▶ Work order: Rewrite the lines below as a numbered list, skipping any blank lines and leaving out the pictures.

▶ Dataset content:

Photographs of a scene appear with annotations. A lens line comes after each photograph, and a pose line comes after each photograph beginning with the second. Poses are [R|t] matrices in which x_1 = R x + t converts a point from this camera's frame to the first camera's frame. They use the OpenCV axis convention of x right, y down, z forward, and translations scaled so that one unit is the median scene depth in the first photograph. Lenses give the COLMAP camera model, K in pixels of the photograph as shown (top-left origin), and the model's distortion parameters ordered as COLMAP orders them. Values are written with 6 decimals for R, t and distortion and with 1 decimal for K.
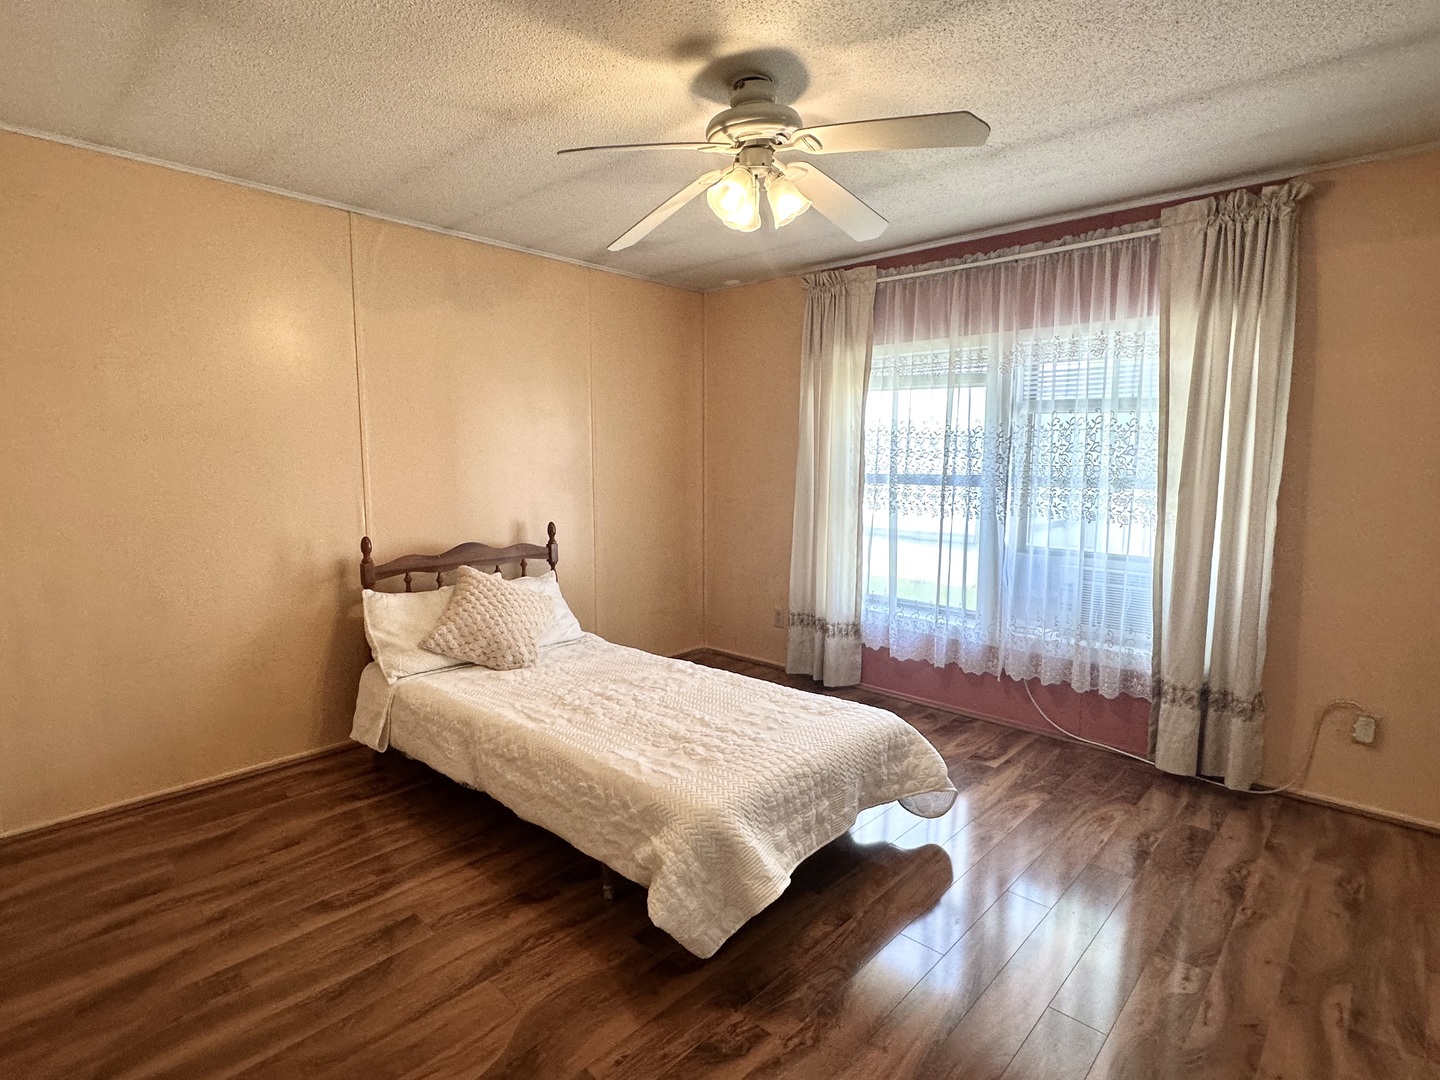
lens RADIAL K [[747.4, 0, 721.1], [0, 747.4, 543.7], [0, 0, 1]] dist [0.001931, 0.000453]
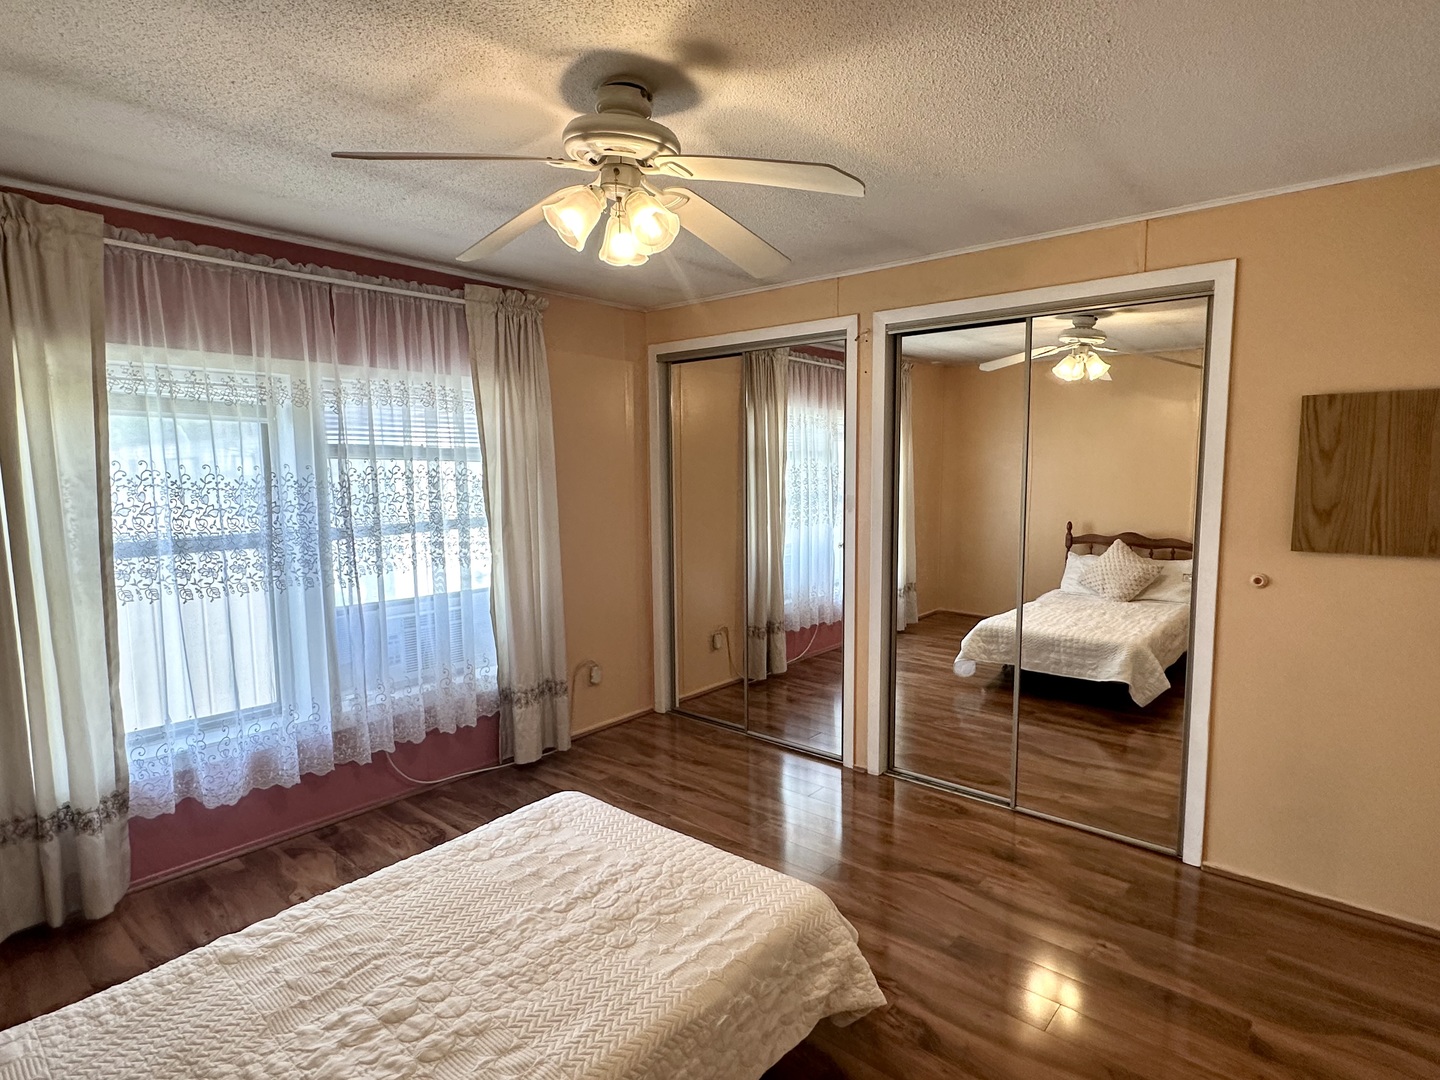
lens RADIAL K [[769.0, 0, 721.8], [0, 769.0, 541.0], [0, 0, 1]] dist [-0.001678, -0.000446]
pose [[-0.040641, -0.103185, 0.993832, -0.580070], [0.125789, 0.986211, 0.107538, -0.132931], [-0.991224, 0.129383, -0.027101, 0.658166]]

▶ Solution for this problem:
1. Photographs of a scene appear with annotations. A lens line comes after each photograph, and a pose line comes after each photograph beginning with the second. Poses are [R|t] matrices in which x_1 = R x + t converts a point from this camera's frame to the first camera's frame. They use the OpenCV axis convention of x right, y down, z forward, and translations scaled so that one unit is the median scene depth in the first photograph. Lenses give the COLMAP camera model, K in pixels of the photograph as shown (top-left origin), and the model's distortion parameters ordered as COLMAP orders them. Values are written with 6 decimals for R, t and distortion and with 1 decimal for K.
2. lens RADIAL K [[747.4, 0, 721.1], [0, 747.4, 543.7], [0, 0, 1]] dist [0.001931, 0.000453]
3. lens RADIAL K [[769.0, 0, 721.8], [0, 769.0, 541.0], [0, 0, 1]] dist [-0.001678, -0.000446]
4. pose [[-0.040641, -0.103185, 0.993832, -0.580070], [0.125789, 0.986211, 0.107538, -0.132931], [-0.991224, 0.129383, -0.027101, 0.658166]]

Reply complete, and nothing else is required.